In the last episode of Season 2, I speak with Aslı Bâli, Professor of Law at UCLA in the United States, and Co-Director of the Middle East Division of Human Rights Watch, among other things. She specializes in both international law as it relates to armed conflict and human rights, and on comparative constitutional law with a focus on the Middle East. We discuss the lawfulness of comprehensive autonomous economic sanctions, and the relationship they may have with the various regimes that govern the use of force and armed conflict. Economic sanctions are often viewed as a legitimate and effective alternative to the use of force in international relations. Yet comprehensive sanctions can and do cause the kind of humanitarian harm and economic disruption that in other circumstances could be unlawful under IHL, or constitute a use of force if caused by cyber operations or even naval blockade, and they are potentially in violation of human rights law. So aside from the ethical and strategic questions that they pose, economic sanctions raise legal issues, including issues at the intersection with the laws of war—which we explore in a fascinating conversation!

Materials:

– “Sanctions are Inhumane – Now , and Always,” The Boston Review, Mar. 26, 2020.

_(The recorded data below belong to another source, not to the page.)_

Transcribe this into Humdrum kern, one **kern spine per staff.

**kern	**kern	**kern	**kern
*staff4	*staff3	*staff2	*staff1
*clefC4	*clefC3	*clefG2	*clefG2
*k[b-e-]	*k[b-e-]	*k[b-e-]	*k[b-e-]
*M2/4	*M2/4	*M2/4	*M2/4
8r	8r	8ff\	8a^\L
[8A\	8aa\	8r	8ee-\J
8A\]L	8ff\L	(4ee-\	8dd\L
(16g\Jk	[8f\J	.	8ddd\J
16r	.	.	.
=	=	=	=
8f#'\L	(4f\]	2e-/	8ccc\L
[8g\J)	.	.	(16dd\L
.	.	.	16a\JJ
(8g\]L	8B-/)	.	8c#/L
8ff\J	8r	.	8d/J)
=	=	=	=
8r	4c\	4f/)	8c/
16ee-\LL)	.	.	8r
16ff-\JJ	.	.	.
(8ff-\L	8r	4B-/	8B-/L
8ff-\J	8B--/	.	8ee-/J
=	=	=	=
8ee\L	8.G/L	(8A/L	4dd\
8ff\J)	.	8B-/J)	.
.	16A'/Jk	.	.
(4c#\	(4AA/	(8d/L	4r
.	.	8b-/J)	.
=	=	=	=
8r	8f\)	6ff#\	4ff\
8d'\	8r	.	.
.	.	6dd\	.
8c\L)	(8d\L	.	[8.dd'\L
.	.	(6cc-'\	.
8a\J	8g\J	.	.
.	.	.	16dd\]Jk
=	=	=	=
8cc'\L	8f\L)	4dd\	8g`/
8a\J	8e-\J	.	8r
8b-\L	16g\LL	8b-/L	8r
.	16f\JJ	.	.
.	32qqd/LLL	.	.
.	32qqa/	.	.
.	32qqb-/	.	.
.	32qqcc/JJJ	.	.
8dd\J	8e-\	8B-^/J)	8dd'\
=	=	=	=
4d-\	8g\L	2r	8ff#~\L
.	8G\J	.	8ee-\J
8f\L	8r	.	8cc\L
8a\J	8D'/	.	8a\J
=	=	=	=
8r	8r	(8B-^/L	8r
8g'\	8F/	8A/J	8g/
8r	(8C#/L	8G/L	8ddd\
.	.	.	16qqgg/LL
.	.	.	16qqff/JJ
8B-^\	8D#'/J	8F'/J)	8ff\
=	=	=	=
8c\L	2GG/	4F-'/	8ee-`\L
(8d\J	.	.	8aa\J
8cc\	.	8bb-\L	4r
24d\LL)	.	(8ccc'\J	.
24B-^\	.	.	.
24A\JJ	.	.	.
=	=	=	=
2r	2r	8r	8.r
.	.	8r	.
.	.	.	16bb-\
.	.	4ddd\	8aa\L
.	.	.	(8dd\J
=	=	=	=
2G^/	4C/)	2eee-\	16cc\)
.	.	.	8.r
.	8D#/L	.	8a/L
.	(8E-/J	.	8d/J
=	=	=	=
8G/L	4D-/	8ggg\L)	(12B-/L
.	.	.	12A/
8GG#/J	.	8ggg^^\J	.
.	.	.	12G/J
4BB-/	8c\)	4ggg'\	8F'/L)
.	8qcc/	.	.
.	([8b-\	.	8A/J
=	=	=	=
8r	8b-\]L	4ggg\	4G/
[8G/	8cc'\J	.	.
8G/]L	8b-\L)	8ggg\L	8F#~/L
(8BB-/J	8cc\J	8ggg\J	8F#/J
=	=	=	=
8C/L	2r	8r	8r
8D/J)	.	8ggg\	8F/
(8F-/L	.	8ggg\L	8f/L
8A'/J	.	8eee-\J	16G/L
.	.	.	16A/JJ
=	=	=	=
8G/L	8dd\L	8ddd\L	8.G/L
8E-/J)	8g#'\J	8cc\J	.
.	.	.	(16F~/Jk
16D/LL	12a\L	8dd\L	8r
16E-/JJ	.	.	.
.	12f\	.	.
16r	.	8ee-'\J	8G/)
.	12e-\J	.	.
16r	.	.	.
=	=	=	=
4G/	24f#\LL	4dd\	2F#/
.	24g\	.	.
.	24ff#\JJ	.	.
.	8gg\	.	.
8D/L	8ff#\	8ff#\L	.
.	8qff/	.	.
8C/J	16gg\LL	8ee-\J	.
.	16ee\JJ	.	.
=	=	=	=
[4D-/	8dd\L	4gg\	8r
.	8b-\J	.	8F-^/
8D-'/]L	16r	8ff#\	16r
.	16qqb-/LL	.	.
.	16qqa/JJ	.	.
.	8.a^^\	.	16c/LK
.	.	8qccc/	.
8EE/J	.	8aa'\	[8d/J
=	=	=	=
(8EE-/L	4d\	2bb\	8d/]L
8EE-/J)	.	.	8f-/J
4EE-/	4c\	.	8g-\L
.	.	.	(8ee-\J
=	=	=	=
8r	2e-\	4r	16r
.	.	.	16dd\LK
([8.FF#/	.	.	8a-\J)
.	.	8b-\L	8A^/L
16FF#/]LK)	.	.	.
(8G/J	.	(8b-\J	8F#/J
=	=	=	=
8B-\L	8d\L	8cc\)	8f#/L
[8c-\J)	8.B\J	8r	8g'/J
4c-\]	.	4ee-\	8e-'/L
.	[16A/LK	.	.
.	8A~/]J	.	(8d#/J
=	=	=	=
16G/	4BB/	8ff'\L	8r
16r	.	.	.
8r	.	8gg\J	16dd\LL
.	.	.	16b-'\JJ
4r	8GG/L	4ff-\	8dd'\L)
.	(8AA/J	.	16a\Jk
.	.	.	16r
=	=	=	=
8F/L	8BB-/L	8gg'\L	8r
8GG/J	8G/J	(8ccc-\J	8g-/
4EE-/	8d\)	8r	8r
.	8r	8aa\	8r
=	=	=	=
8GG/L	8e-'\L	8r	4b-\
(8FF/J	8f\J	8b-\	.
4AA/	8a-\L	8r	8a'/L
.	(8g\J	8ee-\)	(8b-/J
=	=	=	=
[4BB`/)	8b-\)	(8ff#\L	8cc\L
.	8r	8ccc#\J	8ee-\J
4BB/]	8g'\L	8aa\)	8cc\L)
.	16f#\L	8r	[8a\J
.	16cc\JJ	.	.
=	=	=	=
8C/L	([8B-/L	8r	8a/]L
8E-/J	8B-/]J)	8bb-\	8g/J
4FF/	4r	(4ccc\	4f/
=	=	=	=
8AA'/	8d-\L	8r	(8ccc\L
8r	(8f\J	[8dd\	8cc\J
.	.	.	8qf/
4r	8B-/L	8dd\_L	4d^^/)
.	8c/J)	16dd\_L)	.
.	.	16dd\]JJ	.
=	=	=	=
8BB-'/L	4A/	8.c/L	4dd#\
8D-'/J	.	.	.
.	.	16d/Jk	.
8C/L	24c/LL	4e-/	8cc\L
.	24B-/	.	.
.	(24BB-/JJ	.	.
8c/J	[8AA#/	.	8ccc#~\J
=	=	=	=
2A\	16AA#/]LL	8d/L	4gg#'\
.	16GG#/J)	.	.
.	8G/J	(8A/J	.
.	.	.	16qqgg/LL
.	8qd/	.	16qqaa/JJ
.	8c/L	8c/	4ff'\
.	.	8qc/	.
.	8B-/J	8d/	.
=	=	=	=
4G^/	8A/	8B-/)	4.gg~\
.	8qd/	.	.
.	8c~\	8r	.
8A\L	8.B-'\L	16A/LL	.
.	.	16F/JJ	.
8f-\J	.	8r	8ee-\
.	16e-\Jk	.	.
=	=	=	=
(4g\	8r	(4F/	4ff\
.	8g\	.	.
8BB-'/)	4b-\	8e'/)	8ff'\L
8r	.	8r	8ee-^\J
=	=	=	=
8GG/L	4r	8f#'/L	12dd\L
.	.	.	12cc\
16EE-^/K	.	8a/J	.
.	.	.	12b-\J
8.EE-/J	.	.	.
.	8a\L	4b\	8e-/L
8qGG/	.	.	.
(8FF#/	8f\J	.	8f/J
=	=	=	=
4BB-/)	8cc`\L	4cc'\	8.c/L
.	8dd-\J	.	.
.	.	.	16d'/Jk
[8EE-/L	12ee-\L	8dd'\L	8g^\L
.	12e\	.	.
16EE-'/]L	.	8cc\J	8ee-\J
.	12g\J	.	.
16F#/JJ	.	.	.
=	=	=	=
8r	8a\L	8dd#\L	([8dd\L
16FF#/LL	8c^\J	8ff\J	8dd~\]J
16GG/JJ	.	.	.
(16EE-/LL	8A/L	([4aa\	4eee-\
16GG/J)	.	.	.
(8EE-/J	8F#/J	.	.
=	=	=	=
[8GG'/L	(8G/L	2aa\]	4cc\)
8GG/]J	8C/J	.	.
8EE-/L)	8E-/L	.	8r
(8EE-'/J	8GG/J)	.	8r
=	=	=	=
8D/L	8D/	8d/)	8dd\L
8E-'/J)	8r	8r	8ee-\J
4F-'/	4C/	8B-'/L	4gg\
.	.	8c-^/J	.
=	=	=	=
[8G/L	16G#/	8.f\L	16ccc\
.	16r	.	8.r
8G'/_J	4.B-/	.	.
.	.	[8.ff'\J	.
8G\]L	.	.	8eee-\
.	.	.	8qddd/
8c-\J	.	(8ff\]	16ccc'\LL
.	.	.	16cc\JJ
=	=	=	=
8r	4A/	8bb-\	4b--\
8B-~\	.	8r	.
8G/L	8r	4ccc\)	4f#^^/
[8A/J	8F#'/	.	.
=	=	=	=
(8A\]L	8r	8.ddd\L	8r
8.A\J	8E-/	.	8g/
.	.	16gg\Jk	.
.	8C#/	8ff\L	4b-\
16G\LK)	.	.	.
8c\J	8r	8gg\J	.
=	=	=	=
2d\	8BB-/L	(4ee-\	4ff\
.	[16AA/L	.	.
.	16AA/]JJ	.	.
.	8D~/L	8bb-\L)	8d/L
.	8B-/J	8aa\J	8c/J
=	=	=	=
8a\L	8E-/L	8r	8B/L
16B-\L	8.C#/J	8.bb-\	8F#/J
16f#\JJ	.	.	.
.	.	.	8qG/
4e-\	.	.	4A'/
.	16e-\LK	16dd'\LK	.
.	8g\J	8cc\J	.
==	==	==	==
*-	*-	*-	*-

– Dapo Akande, Payam Akhavan, and Eirik Bjorge, “Economic Sanctions, International Law, and Crimes Against Humanity: Venezuela’s Referral to the International Criminal Court,American Journal of International Law, Apr. 29, 2021.

Recommended Reading:

– Joy Gordon, Invisible War: The United States and the Iraq Sanctions (2010).

– Alex de Waal, Mass Starvation: The History and Future of Famine (2018).

– Nicholas Mulder and Boyd van Dijk, “Why Did Starvation Not Become the Paradigmatic War Crime in International Law?” in Ingo Venzke and Kevin Jon Heller eds., Contingency in International Law (2021).

– Tom Dannenbaum, “Encirclement, Deprivation, and Humanity: Revising the San Remo Manual Provisions on Blockade,” 97 International Law Studies 307 (2021).

Episode 24 – Judge Chile Eboe-Osuji on the ICC, the Concept of “Attack,” and More

In this episode, I speak with Judge Chile Eboe-Osuji, Judge and President of the ICC until he stepped down earlier this year. He served as Judge on the ICC for almost ten years, and was President of the Court for three. Prior to that he was Legal Advisor to the UNHCR, and before that, a prosecutor at the International Criminal Tribunal for Rwanda. Orignally from Nigera, Judge Eboe-Osuji is a Canadian, and he practiced law in Toronto prior to his international law career. He is soon to take up a new position at the Lincoln Alexander School of Law at Ryerson University in Toronto. In our conversation Judge Eboe-Osuji reflects on his role in the development of the ICC, and some of the criticisms of the Court, before turning to a more detailed discussion of the meaning of the term “directing attacks” in the Rome Statute, through the lens of the Ntaganda case. This leads to a discussion of the relationship between so-called Hague Law and Geneva Law in IHL, and between war crimes and crimes against humanity within the Rome Statute, all within the context of the object and purpose of IHL, and the need for intelligibility and accessibility as a fundamental component of the rule of law – fascinating discussion!

Materials:

The Prosecutor v. Bosco Ntaganda, Appeal Chamber Decision, Mar. 30, 2021.

The Prosecutor v. Bosco Ntaganda, Trial Chamber Decision, Jul 28, 2019.

– Abhimanyu George Jain, “The Ntaganda Appeal Judgement and the Meaning of “Attack” in the Conduct of Hostilities War Crimes,” EJILTalk!, Apr. 2, 2021.

– Ronald Acala and Sasha Radin, “Symposium Intro: The ICC Considers the Definition of ‘Attack.'” Articles of War, Oct. 27, 2020.

Reading Recommendations:

– Stanley Milgram, Obedience to Authority: An Experimental View (1969).

– Hannah Arendt, Eichmann in Jerusalem: The Banality of Evil (1963).

– Timothy Snyder, On Tyranny: Twenty Lessons from the Twentieth Century (2017).